Semangat, rasa penasaran saya semakin membuncah, ketika siang ini, di akhir rapat, teman saya, yang kebetulan juga kakak kelas saya saat SMP dan SMA menyampaikan pada saya, bahwa saat ini, dia yang berkecimpung di bidang software development telah menyelesaikan 60% tahapan pembuatan suatu software network engine yang salah satu semangatnya juga berasal dari kepeduliannya pada upaya reuni dan pembentukan network.
Saling bantu, saling tolong dan saling jaga! Begitu bilang teman saya soal motto almamaternya semasa kuliah mengenai komunitas alumni.
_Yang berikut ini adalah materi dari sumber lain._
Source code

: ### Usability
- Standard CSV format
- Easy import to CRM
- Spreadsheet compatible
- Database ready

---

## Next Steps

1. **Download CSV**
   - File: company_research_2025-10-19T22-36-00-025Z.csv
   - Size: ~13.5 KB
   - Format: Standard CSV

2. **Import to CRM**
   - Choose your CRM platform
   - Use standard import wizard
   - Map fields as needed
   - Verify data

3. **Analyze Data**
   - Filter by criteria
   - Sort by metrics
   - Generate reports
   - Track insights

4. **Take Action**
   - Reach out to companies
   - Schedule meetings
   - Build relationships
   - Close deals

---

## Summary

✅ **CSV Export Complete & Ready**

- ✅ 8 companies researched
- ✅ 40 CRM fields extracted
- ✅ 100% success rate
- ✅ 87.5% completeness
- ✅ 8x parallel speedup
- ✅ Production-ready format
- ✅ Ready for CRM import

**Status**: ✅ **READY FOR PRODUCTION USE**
Ini tentu saja tidak bisa dipadankatakan dengan istilah kolusi, korupsi dan nepotisme, karena ada moralitas di sana. Sementara, menurut hemat saya KKN merupakan upaya persekongkolan yang tidak punya moralitas dan didasari kepentingan sama yang sempit, yaitu uang, kekuasaan dan ketamakan. Sementara network terbangun dari compassion, caring dan responsibility, bagaimana tidak apabila hubungan kerjasama yang terjalin didasari dengan rasa peduli dan tanggungjawab pada sesama, setidaknya dengan sesama anggota komunitas.
Sesuatu hal yang umumnya terjadi pada alumnus universitas terkemuka dunia, seperti Cambridge, Oxford, Harvard yang hampir seluruh alumninya menduduki posisi penting pada pemerintahan maupun parlemen di AS dan Inggris. Namun, KKNkah mereka? Tidak!
Kembali pada FB dan network, saya jadi sangat menghargai dan memahami keinginan teman saya ini. Rupanya sudah lama juga, tepatnya 20 tahun lebih kita tidak pernah lagi peduli dengan orang lain. Dan selama itu pula kita lupa basis pelajaran ilmu sosial yang mengajarkan pada kita bahwa manusia adalah mahluk sosial yang tak dapat hidup sendiri di planet ini. Dan selama itu pula kita agak lupa kodrat kita sebagai manusia.
Memoir ini tidak hanya saya tujukan untuk memprovokasi kepedulian atau mengusik “posisi aman” kehidupan, namun tulisan ini lebih ditujukan untuk mengingatkan saya, anda dan kalian bahwa above all, we all are human. Cheers!